DCS guidance on drafting conservation restrictions; in particular subordinations and proportional value sections.
As Division of Conservation Services has been reviewing 2009 end-of-year Conservation Restrictions (IRS deduction CRs), we have noticed a couple of things that we want to share with interested parties.
1. Subordinations to CRs
All Conservation Restrictions (as with any lien or grant of a portion of the property) require a subordination from any lienholder, such as a bank mortgage, line of credit, etc.
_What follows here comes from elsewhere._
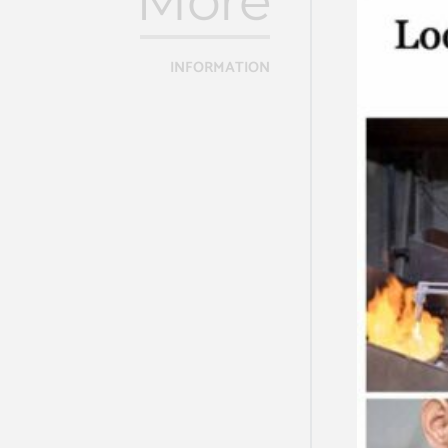
More
INFORMATION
An assent is not sufficient; the lienholder must actually subordinate their interest in the property to the CR. This is also required by the Internal Revenue Service – a deduction for a CR will be disallowed if all liens are not subordinate to the CR. Without a subordination, a lienholder can foreclose on the property, which would not be subject to the CR because it would be wiped out by the foreclosure, if the lienholder did not subordinate their lien to the CR.
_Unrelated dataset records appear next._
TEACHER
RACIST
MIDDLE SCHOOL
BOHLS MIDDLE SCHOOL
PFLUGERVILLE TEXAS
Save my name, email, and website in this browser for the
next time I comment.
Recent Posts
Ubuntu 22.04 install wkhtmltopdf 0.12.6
(Note: Subordination to a Conservation Restriction is a separate legal document which makes the Conservation Restriction superior to the claim of the lienholder, so that the Conservation Restriction will not be extinguished in the event of a foreclosure of the lien.)
2. Proportional Value
When drafting the proportional values section of a CR, particularly if the CR is for a tax deduction, using a provision that the proportional value as of the date of the CR will be used in the event of a future disposition or eminent domain taking is not sufficient. Who, in 100 years, would be able to reconstruct the 2009 property values to make that determination? Since the grantor is obtaining an appraisal establishing the relative values at the time of the gift, which is required by the IRS, that is what should be used, and the proportional values established by the appraisal should be inserted into the CR (based on the appraisal) at the time of the grant.
Some people use a provision that says the proportional value will be determined based on the deduction for the federal income tax. That is not acceptable. The IRS standard is the fair market value, as established by the appraisal. Should the owner not have sufficient tax liability to take full advantage of the deduction (and how will anyone know what that figure was?), or if the IRS challenges the appraised value, how will anyone know in 100 years what the final value was? The value is established as of the date of the gift, based on the appraisal, which establishes the ratio of value of the CR to value of the property unencumbered, and that figure should go into the CR at the time of the gift.
If it is not a tax deduction CR, then there is probably not an appraisal, the figures aren't readily available, so the language should probably just say the proportional values, but not limited to the time of the gift - rather, at the time of the taking or disposition, when the values can be readily determined (or the parties can always agree upon the proportional values at the time of the gift and just put those percentages into the CR). Doing so now will save a lot of potential problems, litigation, and the costs of "dueling appraisals and dueling experts" later.